Front-end code change data:
----
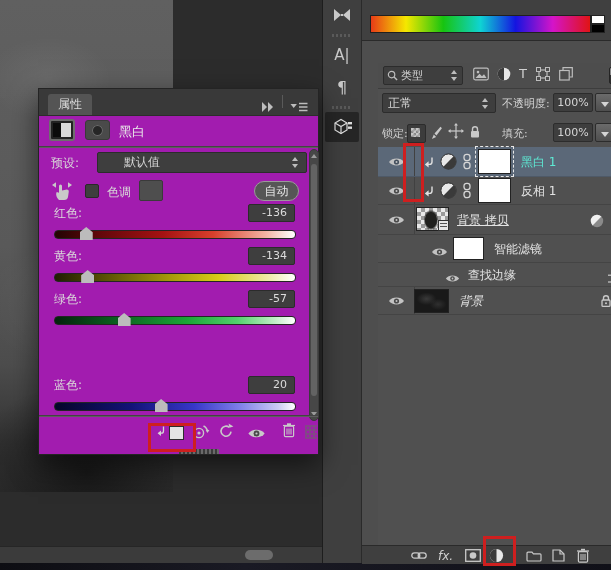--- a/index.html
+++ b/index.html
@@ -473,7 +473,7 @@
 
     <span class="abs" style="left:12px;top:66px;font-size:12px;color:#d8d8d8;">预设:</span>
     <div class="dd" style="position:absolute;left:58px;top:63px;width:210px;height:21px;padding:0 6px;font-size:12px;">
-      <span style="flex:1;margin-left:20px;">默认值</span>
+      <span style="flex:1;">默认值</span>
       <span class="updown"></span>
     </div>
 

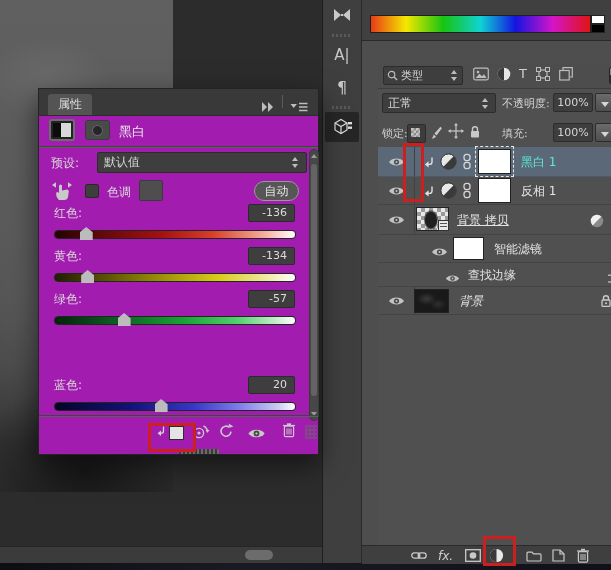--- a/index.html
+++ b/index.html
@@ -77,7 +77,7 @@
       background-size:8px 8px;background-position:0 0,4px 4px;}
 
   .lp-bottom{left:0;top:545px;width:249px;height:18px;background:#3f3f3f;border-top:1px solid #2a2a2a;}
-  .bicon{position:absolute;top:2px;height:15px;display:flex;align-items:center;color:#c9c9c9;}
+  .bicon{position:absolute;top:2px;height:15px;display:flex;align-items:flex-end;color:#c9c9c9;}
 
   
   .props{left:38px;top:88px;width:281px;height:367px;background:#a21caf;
----
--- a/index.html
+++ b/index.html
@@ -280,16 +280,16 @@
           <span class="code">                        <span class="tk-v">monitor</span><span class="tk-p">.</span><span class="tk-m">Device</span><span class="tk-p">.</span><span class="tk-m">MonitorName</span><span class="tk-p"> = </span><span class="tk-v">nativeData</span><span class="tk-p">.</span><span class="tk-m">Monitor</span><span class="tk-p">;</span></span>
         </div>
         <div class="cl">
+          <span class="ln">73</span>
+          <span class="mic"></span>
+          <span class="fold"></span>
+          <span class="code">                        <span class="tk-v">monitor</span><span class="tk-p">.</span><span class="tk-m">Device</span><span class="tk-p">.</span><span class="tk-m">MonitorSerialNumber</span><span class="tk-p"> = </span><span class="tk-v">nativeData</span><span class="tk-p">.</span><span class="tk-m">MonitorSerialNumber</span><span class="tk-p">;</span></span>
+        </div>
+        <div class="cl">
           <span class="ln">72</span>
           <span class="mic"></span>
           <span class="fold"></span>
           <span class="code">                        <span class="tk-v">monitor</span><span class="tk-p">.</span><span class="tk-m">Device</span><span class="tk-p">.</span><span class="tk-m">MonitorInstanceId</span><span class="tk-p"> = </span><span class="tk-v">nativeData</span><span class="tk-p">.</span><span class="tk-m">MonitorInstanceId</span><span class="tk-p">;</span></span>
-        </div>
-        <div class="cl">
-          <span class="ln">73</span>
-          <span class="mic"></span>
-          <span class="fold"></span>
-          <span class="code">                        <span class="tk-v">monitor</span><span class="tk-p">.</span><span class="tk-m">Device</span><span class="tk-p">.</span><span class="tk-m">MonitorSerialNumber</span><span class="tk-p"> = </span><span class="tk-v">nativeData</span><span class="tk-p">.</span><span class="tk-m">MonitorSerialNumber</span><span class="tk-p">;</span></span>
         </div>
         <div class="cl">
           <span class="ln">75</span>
----
[What needs to be done]
In the records above, how many lines contain the word "align"? State only the number.

[Worked solution]
2